Le faible niveau de catastrophes majeures en 2012 a permis au marché tricentenaire de l’assurance de dégager 3,4 milliards d’euros de bénéfice
Stéphanie Salti, à Londres

Richard Ward, directeur général de Lloyd’s, a du mal à cacher sa satisfaction. Le marché tricentenaire de l’assurance londonienne, qui avait été fortement impacté en 2011 par les inondations en Thaïlande et par le tsunami au Japon, est finalement revenu dans le vert en 2012, avec des profits de 3,41 milliards d’euros, comparés à une perte de 619 millions d’euros en 2011. Au total, le montant des indemnisations a atteint cette année 12,4 milliards d’euros, dont 1,7 milliard pour l’ouragan Sandy, qui avait frappé les Caraïbes et les Etats-Unis en octobre dernier.

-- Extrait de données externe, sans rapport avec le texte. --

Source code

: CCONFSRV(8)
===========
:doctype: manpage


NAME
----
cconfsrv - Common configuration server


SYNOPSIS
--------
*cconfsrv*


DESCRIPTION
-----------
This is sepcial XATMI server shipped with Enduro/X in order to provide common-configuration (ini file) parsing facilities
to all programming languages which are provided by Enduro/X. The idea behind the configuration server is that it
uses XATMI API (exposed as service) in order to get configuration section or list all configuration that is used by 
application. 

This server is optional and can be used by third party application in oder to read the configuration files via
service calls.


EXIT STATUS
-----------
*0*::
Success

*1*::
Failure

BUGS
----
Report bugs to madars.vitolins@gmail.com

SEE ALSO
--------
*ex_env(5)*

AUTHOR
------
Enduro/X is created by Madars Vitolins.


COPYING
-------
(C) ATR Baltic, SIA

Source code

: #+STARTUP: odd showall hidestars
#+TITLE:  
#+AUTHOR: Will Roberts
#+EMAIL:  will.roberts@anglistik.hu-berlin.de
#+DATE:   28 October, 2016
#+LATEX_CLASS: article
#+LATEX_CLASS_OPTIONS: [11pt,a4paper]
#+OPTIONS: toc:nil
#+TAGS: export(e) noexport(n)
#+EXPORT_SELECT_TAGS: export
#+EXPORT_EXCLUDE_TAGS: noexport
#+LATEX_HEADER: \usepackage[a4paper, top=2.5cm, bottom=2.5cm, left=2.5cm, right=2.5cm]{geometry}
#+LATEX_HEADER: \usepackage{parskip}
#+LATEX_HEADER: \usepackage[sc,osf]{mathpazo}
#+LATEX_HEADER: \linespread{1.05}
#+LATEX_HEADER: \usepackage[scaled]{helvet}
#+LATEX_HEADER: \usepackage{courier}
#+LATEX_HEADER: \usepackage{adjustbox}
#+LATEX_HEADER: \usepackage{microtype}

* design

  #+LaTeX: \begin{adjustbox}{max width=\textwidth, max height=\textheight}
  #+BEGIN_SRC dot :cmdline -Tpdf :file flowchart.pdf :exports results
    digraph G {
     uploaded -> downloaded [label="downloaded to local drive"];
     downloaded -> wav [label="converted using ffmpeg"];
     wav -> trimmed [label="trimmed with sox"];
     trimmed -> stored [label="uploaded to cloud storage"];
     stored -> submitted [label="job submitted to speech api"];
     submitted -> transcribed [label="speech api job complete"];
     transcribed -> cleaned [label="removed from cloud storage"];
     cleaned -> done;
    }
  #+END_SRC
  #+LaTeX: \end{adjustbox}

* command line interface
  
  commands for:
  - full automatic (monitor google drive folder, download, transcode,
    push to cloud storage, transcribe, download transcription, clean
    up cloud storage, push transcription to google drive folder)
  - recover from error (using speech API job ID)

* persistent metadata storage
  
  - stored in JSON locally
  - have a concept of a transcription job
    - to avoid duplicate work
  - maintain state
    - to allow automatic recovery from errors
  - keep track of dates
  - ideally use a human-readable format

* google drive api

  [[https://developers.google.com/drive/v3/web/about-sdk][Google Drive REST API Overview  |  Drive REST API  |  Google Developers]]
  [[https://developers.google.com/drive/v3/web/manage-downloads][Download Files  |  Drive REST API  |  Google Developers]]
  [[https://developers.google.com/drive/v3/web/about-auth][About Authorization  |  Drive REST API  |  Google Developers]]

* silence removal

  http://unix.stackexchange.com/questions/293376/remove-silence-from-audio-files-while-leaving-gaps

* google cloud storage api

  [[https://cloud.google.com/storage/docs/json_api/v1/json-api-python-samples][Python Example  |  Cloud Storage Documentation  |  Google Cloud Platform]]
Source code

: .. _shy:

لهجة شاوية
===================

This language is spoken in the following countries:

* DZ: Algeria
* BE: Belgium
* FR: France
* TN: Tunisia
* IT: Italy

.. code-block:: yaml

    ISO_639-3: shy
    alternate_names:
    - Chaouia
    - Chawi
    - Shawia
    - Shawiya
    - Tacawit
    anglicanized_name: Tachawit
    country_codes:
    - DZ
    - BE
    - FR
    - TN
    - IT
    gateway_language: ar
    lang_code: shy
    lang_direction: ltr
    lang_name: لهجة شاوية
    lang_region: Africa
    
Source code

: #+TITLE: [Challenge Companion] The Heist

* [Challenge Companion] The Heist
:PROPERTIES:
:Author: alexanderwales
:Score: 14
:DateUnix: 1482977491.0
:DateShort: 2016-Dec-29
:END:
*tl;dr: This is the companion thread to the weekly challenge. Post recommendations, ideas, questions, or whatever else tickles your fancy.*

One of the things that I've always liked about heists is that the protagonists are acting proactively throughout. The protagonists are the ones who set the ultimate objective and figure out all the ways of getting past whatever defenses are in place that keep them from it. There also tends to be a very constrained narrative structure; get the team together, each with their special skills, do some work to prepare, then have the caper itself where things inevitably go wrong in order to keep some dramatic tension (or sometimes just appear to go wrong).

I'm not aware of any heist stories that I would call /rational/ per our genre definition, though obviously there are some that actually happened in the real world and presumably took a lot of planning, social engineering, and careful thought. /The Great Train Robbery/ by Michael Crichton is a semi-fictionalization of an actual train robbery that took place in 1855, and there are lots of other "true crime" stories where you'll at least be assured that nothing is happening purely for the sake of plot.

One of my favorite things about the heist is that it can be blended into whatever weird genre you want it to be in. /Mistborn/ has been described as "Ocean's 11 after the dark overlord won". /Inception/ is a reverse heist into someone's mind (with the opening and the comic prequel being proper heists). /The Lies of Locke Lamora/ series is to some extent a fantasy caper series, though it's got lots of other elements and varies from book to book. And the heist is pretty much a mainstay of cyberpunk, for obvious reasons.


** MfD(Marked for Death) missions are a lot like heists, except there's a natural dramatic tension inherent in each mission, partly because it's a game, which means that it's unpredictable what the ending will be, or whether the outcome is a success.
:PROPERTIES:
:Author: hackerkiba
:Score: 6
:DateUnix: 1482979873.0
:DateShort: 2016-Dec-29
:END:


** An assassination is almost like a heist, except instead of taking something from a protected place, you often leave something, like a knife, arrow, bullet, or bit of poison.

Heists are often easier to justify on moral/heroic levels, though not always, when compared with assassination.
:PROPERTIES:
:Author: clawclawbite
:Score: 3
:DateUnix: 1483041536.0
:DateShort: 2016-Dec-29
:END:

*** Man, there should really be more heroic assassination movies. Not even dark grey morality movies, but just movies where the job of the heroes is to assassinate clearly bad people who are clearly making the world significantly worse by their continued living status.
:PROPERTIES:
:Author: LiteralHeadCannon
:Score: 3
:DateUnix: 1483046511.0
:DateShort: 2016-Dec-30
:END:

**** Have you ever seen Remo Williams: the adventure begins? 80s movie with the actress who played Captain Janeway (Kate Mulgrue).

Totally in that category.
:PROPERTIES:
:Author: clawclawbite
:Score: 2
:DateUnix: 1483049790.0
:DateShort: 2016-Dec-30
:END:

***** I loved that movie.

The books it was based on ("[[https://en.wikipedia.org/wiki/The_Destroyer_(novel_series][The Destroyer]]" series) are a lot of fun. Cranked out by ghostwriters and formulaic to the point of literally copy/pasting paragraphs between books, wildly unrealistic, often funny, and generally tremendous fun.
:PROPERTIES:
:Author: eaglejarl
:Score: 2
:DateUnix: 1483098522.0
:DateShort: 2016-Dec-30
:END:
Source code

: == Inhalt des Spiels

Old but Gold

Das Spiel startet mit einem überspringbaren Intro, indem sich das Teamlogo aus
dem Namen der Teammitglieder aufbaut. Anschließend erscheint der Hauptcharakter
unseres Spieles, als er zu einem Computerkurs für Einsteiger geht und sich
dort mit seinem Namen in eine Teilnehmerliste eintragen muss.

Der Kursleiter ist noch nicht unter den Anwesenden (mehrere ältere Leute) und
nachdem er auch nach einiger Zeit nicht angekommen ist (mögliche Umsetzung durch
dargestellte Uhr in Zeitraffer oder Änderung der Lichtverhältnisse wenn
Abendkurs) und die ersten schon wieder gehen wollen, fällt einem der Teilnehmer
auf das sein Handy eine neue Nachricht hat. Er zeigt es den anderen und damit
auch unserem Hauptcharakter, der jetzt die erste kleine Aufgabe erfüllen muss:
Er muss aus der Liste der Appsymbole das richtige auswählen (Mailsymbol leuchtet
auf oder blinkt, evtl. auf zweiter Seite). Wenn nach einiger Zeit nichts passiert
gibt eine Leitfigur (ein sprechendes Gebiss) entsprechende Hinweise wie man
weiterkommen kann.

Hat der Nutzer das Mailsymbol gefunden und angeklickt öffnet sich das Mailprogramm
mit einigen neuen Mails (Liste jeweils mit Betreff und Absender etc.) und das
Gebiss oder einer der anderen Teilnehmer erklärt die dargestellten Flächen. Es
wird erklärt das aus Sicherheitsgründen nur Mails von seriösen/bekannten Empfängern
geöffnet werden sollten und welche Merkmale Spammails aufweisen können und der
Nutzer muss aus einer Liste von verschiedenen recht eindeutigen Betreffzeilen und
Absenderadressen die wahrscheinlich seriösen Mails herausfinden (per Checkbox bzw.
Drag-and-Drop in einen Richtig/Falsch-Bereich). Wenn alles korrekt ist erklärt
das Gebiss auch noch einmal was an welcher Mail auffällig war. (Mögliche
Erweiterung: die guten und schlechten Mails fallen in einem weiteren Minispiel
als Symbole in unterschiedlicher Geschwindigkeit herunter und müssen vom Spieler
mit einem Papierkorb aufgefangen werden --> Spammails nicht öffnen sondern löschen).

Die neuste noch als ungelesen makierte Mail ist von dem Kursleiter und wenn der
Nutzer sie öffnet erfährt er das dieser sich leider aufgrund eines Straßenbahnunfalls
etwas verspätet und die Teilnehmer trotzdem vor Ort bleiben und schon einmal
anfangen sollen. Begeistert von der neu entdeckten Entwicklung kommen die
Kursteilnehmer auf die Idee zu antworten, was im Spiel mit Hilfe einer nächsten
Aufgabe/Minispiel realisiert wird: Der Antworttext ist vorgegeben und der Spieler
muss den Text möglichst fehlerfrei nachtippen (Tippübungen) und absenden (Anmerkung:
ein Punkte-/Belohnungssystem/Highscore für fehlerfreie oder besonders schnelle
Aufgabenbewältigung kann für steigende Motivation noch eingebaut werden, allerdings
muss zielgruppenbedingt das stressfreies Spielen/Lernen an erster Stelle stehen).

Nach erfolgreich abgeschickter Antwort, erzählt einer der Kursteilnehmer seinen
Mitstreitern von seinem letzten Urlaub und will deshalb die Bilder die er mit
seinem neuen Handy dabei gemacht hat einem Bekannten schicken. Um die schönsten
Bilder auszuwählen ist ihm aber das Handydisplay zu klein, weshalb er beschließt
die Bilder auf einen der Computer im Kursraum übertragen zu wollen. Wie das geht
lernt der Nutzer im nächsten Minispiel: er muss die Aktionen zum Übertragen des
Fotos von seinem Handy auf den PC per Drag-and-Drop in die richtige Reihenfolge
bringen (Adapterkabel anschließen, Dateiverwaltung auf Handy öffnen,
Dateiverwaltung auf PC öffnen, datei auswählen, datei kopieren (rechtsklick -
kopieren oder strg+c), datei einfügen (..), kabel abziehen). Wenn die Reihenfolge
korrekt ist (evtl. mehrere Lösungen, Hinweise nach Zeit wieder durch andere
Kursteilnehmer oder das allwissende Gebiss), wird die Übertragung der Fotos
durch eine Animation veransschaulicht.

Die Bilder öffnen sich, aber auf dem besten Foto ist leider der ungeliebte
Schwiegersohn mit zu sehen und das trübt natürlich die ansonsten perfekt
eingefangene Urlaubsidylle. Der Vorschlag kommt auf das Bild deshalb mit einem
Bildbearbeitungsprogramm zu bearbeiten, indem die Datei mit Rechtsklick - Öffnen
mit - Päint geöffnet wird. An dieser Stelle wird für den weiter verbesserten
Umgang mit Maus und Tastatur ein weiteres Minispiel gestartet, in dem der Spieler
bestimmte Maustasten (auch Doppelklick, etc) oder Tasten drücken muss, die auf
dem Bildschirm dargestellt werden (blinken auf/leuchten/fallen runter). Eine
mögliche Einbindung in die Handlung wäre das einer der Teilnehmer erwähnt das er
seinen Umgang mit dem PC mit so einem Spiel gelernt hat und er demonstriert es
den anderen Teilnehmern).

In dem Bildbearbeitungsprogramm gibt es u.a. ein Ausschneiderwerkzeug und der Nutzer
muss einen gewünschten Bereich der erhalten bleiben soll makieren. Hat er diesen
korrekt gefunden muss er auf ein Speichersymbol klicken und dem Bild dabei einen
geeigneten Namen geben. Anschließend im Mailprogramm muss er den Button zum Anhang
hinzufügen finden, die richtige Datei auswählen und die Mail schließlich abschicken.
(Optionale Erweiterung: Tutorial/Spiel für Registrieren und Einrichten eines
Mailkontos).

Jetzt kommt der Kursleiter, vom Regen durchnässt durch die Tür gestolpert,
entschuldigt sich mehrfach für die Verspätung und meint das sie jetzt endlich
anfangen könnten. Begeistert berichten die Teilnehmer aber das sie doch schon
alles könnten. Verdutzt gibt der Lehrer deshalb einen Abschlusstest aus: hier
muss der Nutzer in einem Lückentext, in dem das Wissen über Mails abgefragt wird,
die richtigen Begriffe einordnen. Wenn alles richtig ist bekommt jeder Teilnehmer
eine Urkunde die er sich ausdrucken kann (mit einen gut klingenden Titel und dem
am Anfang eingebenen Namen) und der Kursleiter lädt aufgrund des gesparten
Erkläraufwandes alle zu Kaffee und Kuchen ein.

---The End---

«Nous avons aussi constaté une croissance du marché, certes pas vraiment spectaculaire, mais une croissance tout de même dans un contexte économique peu favorable», a relevé le directeur général du Lloyd’s. Au total, les primes ont progressé de 9% pour atteindre 25,5 milliards de livres, soit près de 30 milliards d’euros. Conséquence d’une année relativement paisible, le ratio combiné du Lloyd’s a progressé à 91,1% comparé à 106,8% l’an dernier.

Ses revenus d’investissement sont aussi ressortis à la hausse à 1,3 milliard de livres, comparé à 955 millions de livres en 2011 : «La diversification de nos actifs dans notre fonds central nous a permis de dégager des rendements élevés», a expliqué Luke Savage, directeur financier du Lloyd’s of London, «nos obligations gouvernementales, qui constituent près du tiers de nos actifs dans ce fonds, constituent des valeurs sûres et excluent des pays comme la Grèce, l’Espagne ou encore Chypre».

La direction du Lloyd’s s’est aussi félicitée du renforcement de l’ensemble des ressources financières du groupe, qui s’élèvent à 72,9 milliards d’euros.

Sur une note moins positive, Richard Ward s’est dit extrêmement frustré par le report de la directive Solvabilité 2 : «Il est extrêmement décevant d’avoir dépensé des millions de livres dans ce projet et de le voir repoussé. L’idée de cette réglementation européenne est d’instaurer un équilibre en matière de capitalisation entre les différents assureurs et nombre de nos compétiteurs en sont encore à investir dans la mise en conformité de leurs modèles. La Commission européenne ne sort pas grandie de cette affaire».